• _Exercise objective_
Your job is to retype the whole listing exactly.
(Task inputs Opens)
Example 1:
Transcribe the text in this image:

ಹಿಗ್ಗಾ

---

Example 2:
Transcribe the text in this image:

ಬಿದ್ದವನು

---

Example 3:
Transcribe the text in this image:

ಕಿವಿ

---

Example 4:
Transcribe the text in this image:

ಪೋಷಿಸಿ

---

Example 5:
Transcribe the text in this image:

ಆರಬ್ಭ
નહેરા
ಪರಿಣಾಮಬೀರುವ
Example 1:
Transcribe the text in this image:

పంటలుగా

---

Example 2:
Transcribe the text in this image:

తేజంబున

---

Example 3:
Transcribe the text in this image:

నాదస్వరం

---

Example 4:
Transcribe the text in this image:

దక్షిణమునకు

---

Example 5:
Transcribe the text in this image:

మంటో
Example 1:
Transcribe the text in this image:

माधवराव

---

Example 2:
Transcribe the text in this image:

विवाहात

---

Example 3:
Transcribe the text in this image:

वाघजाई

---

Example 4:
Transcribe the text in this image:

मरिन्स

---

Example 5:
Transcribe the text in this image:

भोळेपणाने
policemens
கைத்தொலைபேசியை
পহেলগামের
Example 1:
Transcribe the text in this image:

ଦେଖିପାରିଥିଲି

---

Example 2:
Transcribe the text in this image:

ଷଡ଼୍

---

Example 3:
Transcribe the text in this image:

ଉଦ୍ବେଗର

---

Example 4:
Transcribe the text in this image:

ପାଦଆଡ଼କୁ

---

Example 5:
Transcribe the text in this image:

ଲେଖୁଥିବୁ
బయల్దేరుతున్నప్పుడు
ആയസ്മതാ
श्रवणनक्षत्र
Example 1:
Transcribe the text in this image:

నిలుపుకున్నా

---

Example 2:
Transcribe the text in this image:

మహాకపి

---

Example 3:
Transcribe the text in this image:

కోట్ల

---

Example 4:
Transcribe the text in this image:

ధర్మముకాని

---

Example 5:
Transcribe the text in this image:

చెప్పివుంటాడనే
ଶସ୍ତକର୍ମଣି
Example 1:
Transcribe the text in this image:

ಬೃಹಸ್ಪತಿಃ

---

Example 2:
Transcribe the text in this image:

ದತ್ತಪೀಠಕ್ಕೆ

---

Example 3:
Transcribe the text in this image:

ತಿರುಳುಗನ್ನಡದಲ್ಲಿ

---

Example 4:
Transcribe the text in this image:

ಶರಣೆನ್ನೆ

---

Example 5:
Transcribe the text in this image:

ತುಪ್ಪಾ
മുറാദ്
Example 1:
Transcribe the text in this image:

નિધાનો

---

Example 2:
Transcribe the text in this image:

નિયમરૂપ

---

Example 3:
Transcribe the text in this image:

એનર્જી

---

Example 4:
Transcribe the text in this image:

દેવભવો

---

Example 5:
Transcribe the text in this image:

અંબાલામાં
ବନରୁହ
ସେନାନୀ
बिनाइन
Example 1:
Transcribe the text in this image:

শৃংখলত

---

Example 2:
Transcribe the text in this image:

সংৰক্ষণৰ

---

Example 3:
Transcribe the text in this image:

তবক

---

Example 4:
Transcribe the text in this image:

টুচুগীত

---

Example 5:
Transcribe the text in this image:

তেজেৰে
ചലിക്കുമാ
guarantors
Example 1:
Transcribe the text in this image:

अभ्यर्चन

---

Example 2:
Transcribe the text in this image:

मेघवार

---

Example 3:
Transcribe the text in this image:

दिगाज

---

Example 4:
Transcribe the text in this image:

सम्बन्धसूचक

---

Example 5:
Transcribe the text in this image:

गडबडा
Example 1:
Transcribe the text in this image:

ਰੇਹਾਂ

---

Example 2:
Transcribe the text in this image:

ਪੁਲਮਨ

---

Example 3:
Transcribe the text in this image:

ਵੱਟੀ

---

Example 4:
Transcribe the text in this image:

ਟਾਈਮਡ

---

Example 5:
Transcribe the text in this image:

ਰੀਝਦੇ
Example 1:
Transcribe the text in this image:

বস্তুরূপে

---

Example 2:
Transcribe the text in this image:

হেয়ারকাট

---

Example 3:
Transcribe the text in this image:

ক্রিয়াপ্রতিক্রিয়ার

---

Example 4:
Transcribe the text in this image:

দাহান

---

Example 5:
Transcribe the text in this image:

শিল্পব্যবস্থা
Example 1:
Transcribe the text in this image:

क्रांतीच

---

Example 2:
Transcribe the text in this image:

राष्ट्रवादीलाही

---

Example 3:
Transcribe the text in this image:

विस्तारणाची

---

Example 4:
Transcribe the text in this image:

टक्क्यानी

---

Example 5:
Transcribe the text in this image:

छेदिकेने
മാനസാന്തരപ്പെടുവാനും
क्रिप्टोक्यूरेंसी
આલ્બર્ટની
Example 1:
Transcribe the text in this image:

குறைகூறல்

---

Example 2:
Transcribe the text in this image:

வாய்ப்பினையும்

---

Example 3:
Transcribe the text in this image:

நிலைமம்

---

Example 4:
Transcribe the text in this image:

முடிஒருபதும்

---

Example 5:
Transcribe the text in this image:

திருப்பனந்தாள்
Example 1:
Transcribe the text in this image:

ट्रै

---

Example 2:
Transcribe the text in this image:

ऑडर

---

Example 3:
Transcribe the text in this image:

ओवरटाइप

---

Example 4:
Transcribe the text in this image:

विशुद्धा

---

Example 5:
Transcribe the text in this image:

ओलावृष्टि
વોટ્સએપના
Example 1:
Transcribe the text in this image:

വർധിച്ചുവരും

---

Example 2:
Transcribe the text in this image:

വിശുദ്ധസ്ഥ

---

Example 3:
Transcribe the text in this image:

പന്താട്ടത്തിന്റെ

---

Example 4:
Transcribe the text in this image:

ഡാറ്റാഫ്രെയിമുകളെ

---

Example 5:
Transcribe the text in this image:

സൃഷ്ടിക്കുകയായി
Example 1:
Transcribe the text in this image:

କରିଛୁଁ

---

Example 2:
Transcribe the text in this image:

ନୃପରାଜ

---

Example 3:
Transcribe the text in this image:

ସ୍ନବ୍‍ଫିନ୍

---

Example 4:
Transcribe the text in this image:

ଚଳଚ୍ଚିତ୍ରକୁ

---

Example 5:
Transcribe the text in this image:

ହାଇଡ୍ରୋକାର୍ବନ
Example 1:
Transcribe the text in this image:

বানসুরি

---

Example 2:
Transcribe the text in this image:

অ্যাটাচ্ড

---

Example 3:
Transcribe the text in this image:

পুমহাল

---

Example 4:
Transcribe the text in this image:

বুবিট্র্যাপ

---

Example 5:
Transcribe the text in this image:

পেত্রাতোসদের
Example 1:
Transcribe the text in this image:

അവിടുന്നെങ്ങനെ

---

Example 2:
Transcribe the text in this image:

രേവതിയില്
(Task inputs Closes)
• _Your response_
Example 1:
Transcribe the text in this image:

ಹಿಗ್ಗಾ

---

Example 2:
Transcribe the text in this image:

ಬಿದ್ದವನು

---

Example 3:
Transcribe the text in this image:

ಕಿವಿ

---

Example 4:
Transcribe the text in this image:

ಪೋಷಿಸಿ

---

Example 5:
Transcribe the text in this image:

ಆರಬ್ಭ
નહેરા
ಪರಿಣಾಮಬೀರುವ
Example 1:
Transcribe the text in this image:

పంటలుగా

---

Example 2:
Transcribe the text in this image:

తేజంబున

---

Example 3:
Transcribe the text in this image:

నాదస్వరం

---

Example 4:
Transcribe the text in this image:

దక్షిణమునకు

---

Example 5:
Transcribe the text in this image:

మంటో
Example 1:
Transcribe the text in this image:

माधवराव

---

Example 2:
Transcribe the text in this image:

विवाहात

---

Example 3:
Transcribe the text in this image:

वाघजाई

---

Example 4:
Transcribe the text in this image:

मरिन्स

---

Example 5:
Transcribe the text in this image:

भोळेपणाने
policemens
கைத்தொலைபேசியை
পহেলগামের
Example 1:
Transcribe the text in this image:

ଦେଖିପାରିଥିଲି

---

Example 2:
Transcribe the text in this image:

ଷଡ଼୍

---

Example 3:
Transcribe the text in this image:

ଉଦ୍ବେଗର

---

Example 4:
Transcribe the text in this image:

ପାଦଆଡ଼କୁ

---

Example 5:
Transcribe the text in this image:

ଲେଖୁଥିବୁ
బయల్దేరుతున్నప్పుడు
ആയസ്മതാ
श्रवणनक्षत्र
Example 1:
Transcribe the text in this image:

నిలుపుకున్నా

---

Example 2:
Transcribe the text in this image:

మహాకపి

---

Example 3:
Transcribe the text in this image:

కోట్ల

---

Example 4:
Transcribe the text in this image:

ధర్మముకాని

---

Example 5:
Transcribe the text in this image:

చెప్పివుంటాడనే
ଶସ୍ତକର୍ମଣି
Example 1:
Transcribe the text in this image:

ಬೃಹಸ್ಪತಿಃ

---

Example 2:
Transcribe the text in this image:

ದತ್ತಪೀಠಕ್ಕೆ

---

Example 3:
Transcribe the text in this image:

ತಿರುಳುಗನ್ನಡದಲ್ಲಿ

---

Example 4:
Transcribe the text in this image:

ಶರಣೆನ್ನೆ

---

Example 5:
Transcribe the text in this image:

ತುಪ್ಪಾ
മുറാദ്
Example 1:
Transcribe the text in this image:

નિધાનો

---

Example 2:
Transcribe the text in this image:

નિયમરૂપ

---

Example 3:
Transcribe the text in this image:

એનર્જી

---

Example 4:
Transcribe the text in this image:

દેવભવો

---

Example 5:
Transcribe the text in this image:

અંબાલામાં
ବନରୁହ
ସେନାନୀ
बिनाइन
Example 1:
Transcribe the text in this image:

শৃংখলত

---

Example 2:
Transcribe the text in this image:

সংৰক্ষণৰ

---

Example 3:
Transcribe the text in this image:

তবক

---

Example 4:
Transcribe the text in this image:

টুচুগীত

---

Example 5:
Transcribe the text in this image:

তেজেৰে
ചലിക്കുമാ
guarantors
Example 1:
Transcribe the text in this image:

अभ्यर्चन

---

Example 2:
Transcribe the text in this image:

मेघवार

---

Example 3:
Transcribe the text in this image:

दिगाज

---

Example 4:
Transcribe the text in this image:

सम्बन्धसूचक

---

Example 5:
Transcribe the text in this image:

गडबडा
Example 1:
Transcribe the text in this image:

ਰੇਹਾਂ

---

Example 2:
Transcribe the text in this image:

ਪੁਲਮਨ

---

Example 3:
Transcribe the text in this image:

ਵੱਟੀ

---

Example 4:
Transcribe the text in this image:

ਟਾਈਮਡ

---

Example 5:
Transcribe the text in this image:

ਰੀਝਦੇ
Example 1:
Transcribe the text in this image:

বস্তুরূপে

---

Example 2:
Transcribe the text in this image:

হেয়ারকাট

---

Example 3:
Transcribe the text in this image:

ক্রিয়াপ্রতিক্রিয়ার

---

Example 4:
Transcribe the text in this image:

দাহান

---

Example 5:
Transcribe the text in this image:

শিল্পব্যবস্থা
Example 1:
Transcribe the text in this image:

क्रांतीच

---

Example 2:
Transcribe the text in this image:

राष्ट्रवादीलाही

---

Example 3:
Transcribe the text in this image:

विस्तारणाची

---

Example 4:
Transcribe the text in this image:

टक्क्यानी

---

Example 5:
Transcribe the text in this image:

छेदिकेने
മാനസാന്തരപ്പെടുവാനും
क्रिप्टोक्यूरेंसी
આલ્બર્ટની
Example 1:
Transcribe the text in this image:

குறைகூறல்

---

Example 2:
Transcribe the text in this image:

வாய்ப்பினையும்

---

Example 3:
Transcribe the text in this image:

நிலைமம்

---

Example 4:
Transcribe the text in this image:

முடிஒருபதும்

---

Example 5:
Transcribe the text in this image:

திருப்பனந்தாள்
Example 1:
Transcribe the text in this image:

ट्रै

---

Example 2:
Transcribe the text in this image:

ऑडर

---

Example 3:
Transcribe the text in this image:

ओवरटाइप

---

Example 4:
Transcribe the text in this image:

विशुद्धा

---

Example 5:
Transcribe the text in this image:

ओलावृष्टि
વોટ્સએપના
Example 1:
Transcribe the text in this image:

വർധിച്ചുവരും

---

Example 2:
Transcribe the text in this image:

വിശുദ്ധസ്ഥ

---

Example 3:
Transcribe the text in this image:

പന്താട്ടത്തിന്റെ

---

Example 4:
Transcribe the text in this image:

ഡാറ്റാഫ്രെയിമുകളെ

---

Example 5:
Transcribe the text in this image:

സൃഷ്ടിക്കുകയായി
Example 1:
Transcribe the text in this image:

କରିଛୁଁ

---

Example 2:
Transcribe the text in this image:

ନୃପରାଜ

---

Example 3:
Transcribe the text in this image:

ସ୍ନବ୍‍ଫିନ୍

---

Example 4:
Transcribe the text in this image:

ଚଳଚ୍ଚିତ୍ରକୁ

---

Example 5:
Transcribe the text in this image:

ହାଇଡ୍ରୋକାର୍ବନ
Example 1:
Transcribe the text in this image:

বানসুরি

---

Example 2:
Transcribe the text in this image:

অ্যাটাচ্ড

---

Example 3:
Transcribe the text in this image:

পুমহাল

---

Example 4:
Transcribe the text in this image:

বুবিট্র্যাপ

---

Example 5:
Transcribe the text in this image:

পেত্রাতোসদের
Example 1:
Transcribe the text in this image:

അവിടുന്നെങ്ങനെ

---

Example 2:
Transcribe the text in this image:

രേവതിയില്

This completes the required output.